A U.S. House subcommittee heard testimony this week about river flooding. Tom Waters, Chairman of the Missouri Levee and Drainage District Association, said the flooding is far from over and he wants federal officials to act quickly to get levees repaired.

This is the aerial view of flooding in northwest Missouri taken on March 21, 2019 (photo courtesy of Governor Mike Parson Twitter page)

“We know it’s going to be high – above flood stage – probably through the rest of this summer, fall and into winter. With over 100 levees breached along the Missouri River, flooding is going to continue to be a problem. It’s going to take a long time to recover these levees,” he said.

Waters, a seventh-generation farmer, said the failed experiments must end.

“This was once a highly-engineered system, but over the past 20 years, it’s been used to conduct supersized science experiments for two birds and a fish.
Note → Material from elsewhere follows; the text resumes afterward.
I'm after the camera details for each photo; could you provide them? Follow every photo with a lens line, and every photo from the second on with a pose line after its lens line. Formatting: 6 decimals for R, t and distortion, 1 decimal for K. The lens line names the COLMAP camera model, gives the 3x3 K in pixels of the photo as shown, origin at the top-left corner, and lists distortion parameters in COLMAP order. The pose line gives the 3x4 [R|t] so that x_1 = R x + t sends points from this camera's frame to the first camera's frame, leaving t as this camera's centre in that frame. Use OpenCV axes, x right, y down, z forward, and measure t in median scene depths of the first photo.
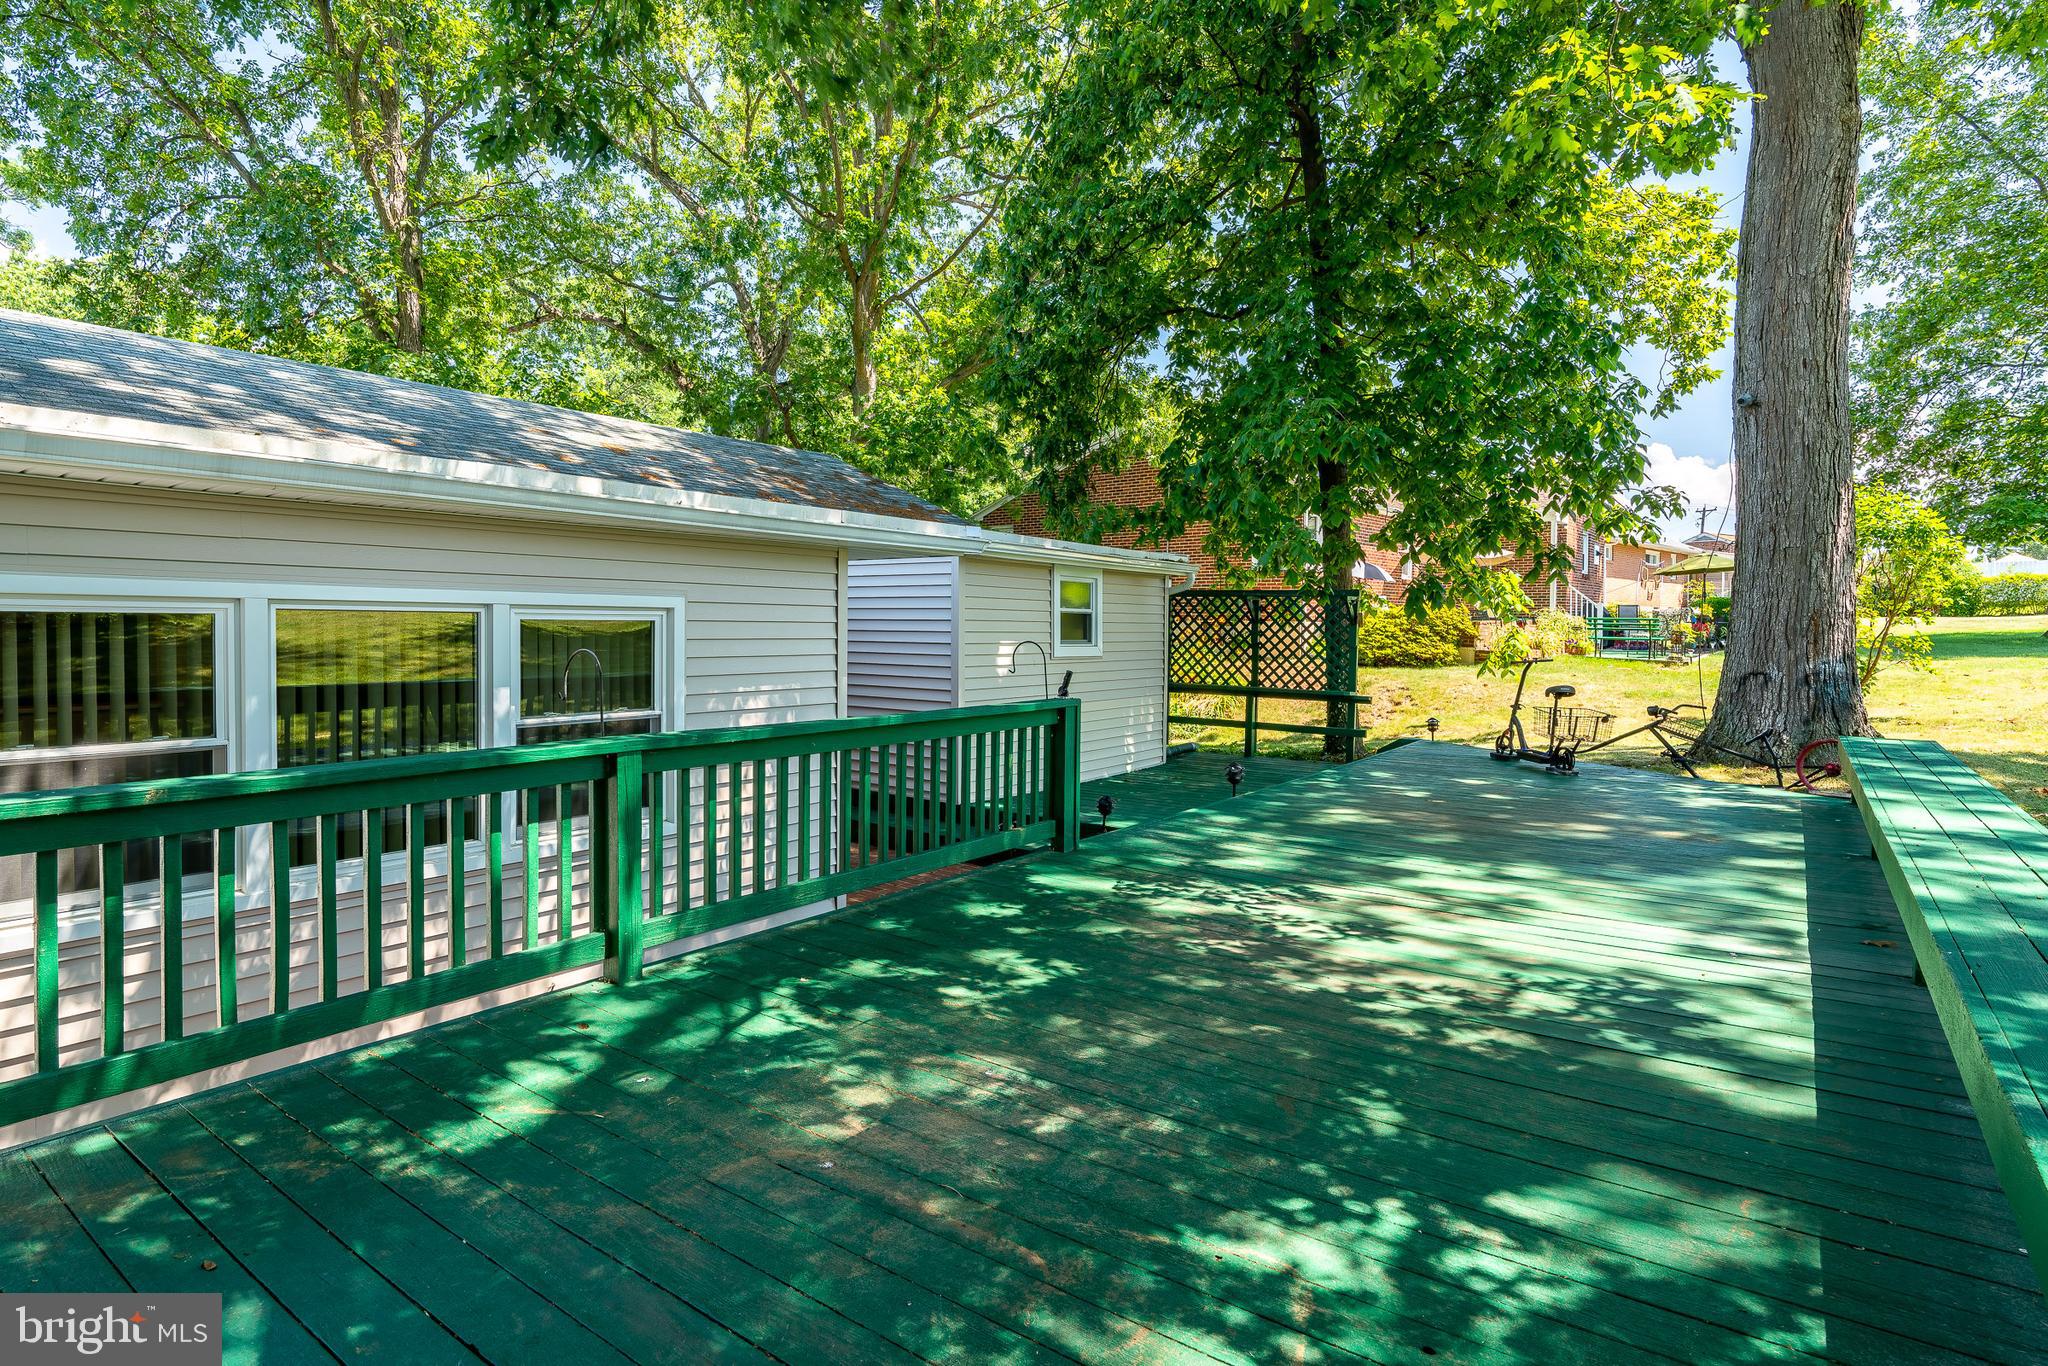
lens RADIAL K [[1067.9, 0, 1017.1], [0, 1067.9, 618.2], [0, 0, 1]] dist [-0.002675, 0.001209]
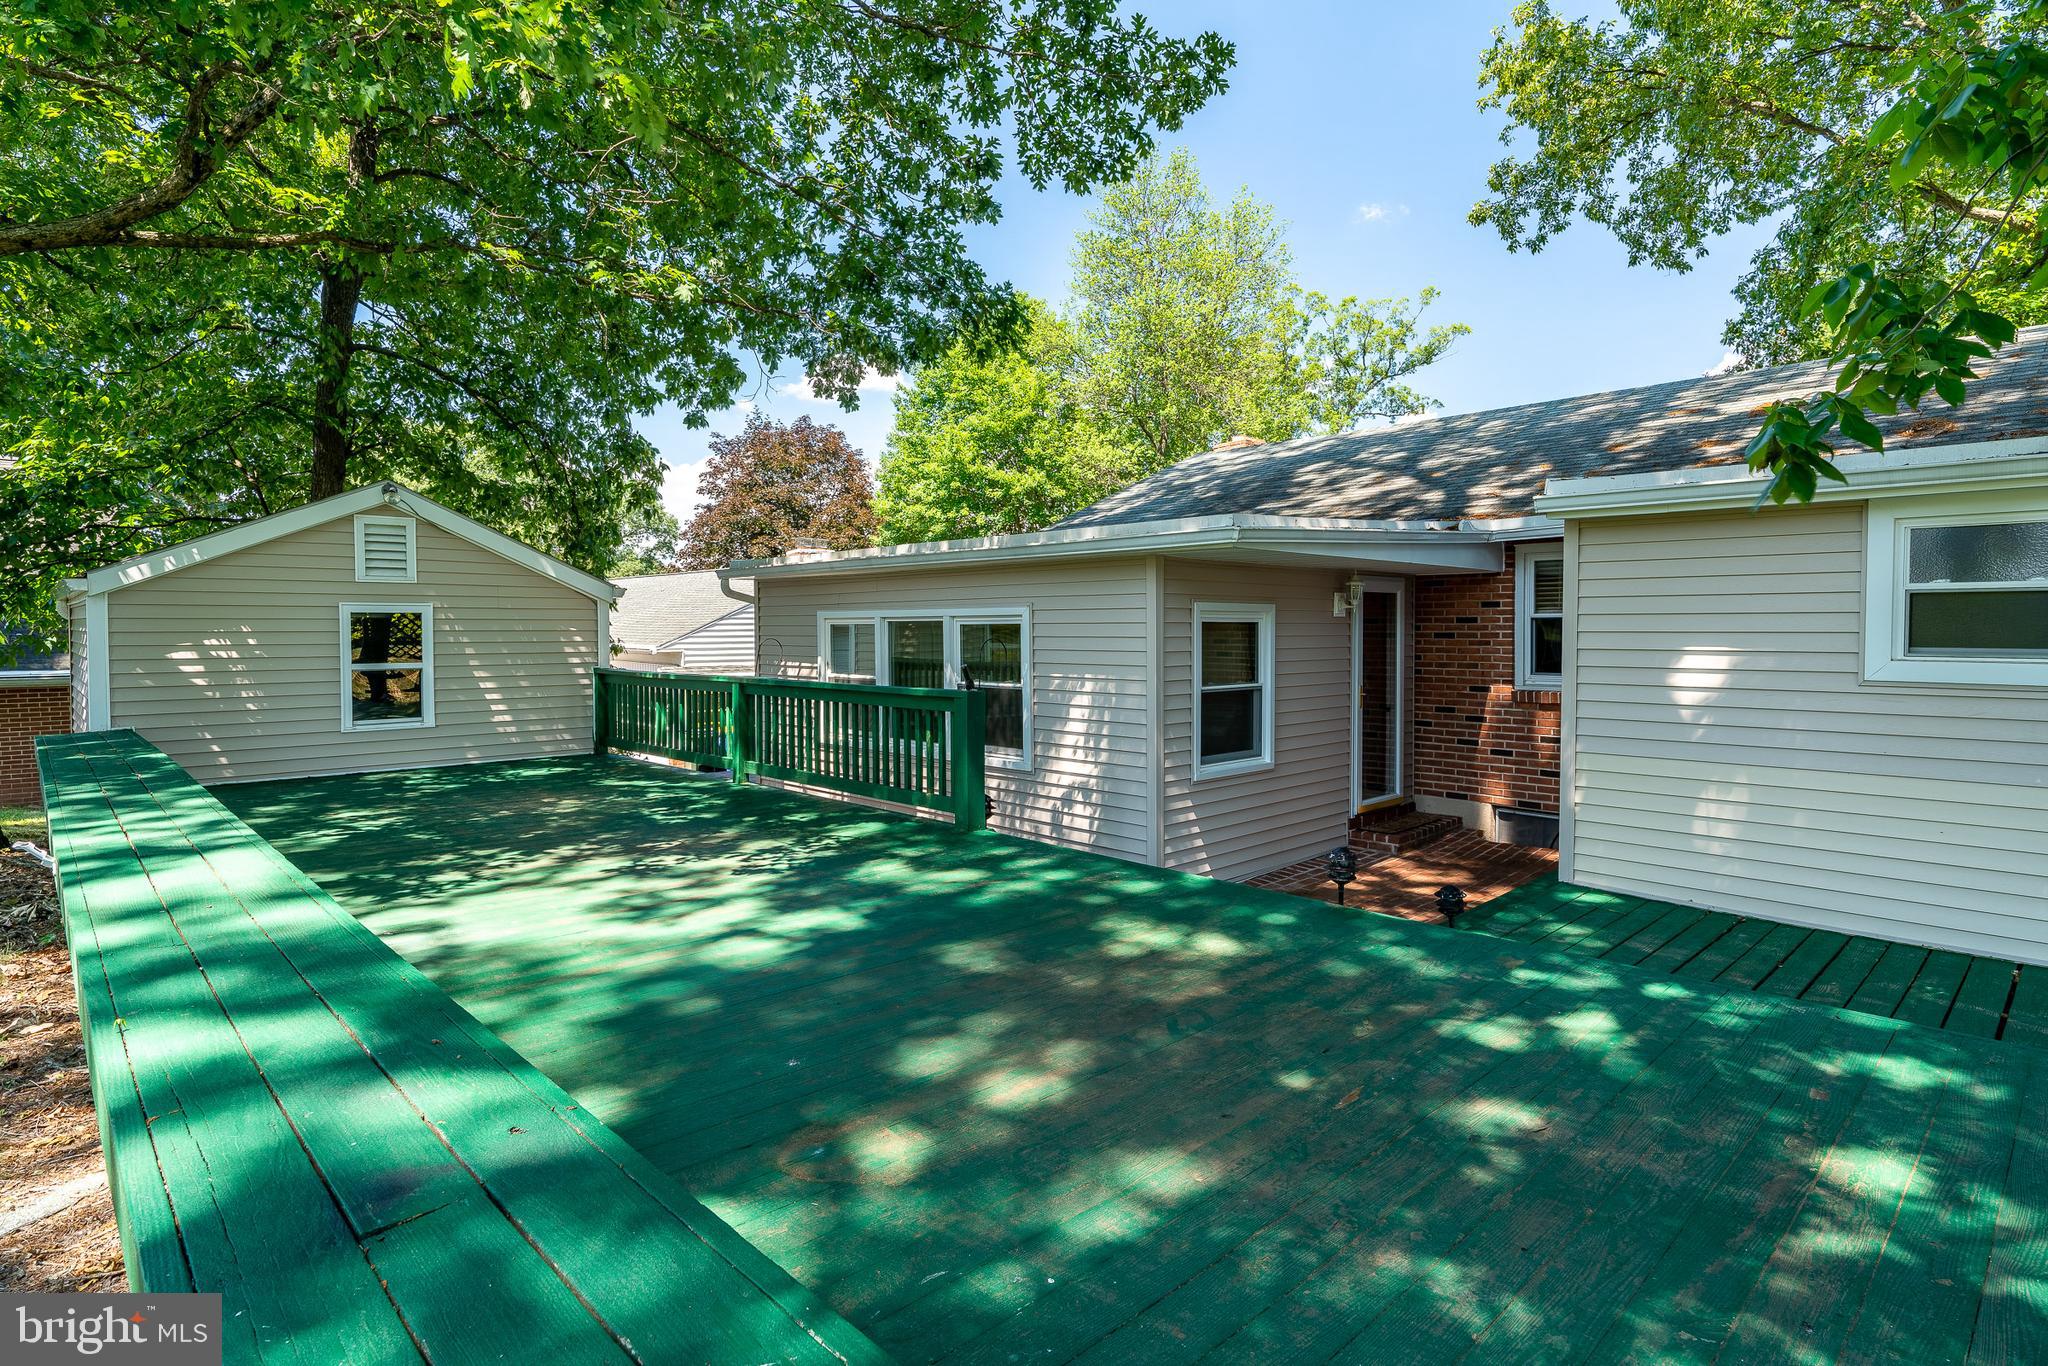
lens RADIAL K [[1067.9, 0, 1017.1], [0, 1067.9, 618.2], [0, 0, 1]] dist [-0.002675, 0.001209]
pose [[-0.165291, -0.006506, -0.986223, 1.148369], [0.014821, 0.999849, -0.009080, 0.010605], [0.986133, -0.016118, -0.165170, 1.274118]]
These experiments have decimated the flood control system,” he said. “We’ve reached a tipping point and we can no longer continue to conduct failed experiment after failed experiment at the expense of people’s lives and livelihoods. I said lives because people have died.”

Waters thinks the federal government will take several years to rebuild the levees.

Northern Missouri Congressman Sam Graves, whose district cover the Missouri and Mississippi rivers, has been a vocal critic of the federal government’s flood management policies. During this week’s hearing, that was no different.

Congressman Sam Graves

“In 2011, we thought that we had learned our lesson from a historic Missouri River flooding incident. Once again, here we are eight years later and we find ourselves in even worse shape,” said Graves. “From Gavin’s Point dam to the mouth of the Missouri River, we are slated to spend only $13 million on annual levee maintenance. At the same time, we are slated to spend $30.7 million on wildlife reclamation and habitat creation in that same stretch of river.”

Graves, a Republican, said some grounds in his district have been underwater for nearly four months. He said virtually every levee from Iowa to Kansas City overtopped or breached in March, and again in May and June.

“When farmland is flooded for that long, it can be completely covered in sand and in sentiment. What that does it render it unusable for many years,” he said.

Graves thinks the overall costs of this year’s floods will be several billion dollars.

He has released a flood recovery resource guide with information to assist those who are trying to rebuild.

This week, President Donald Trump declared a major federal disaster in 20 Missouri counties damaged by flooding and severe weather since the spring. Federal assistance will be available for individuals with things like temporary housing, repairs, and replacement of household items.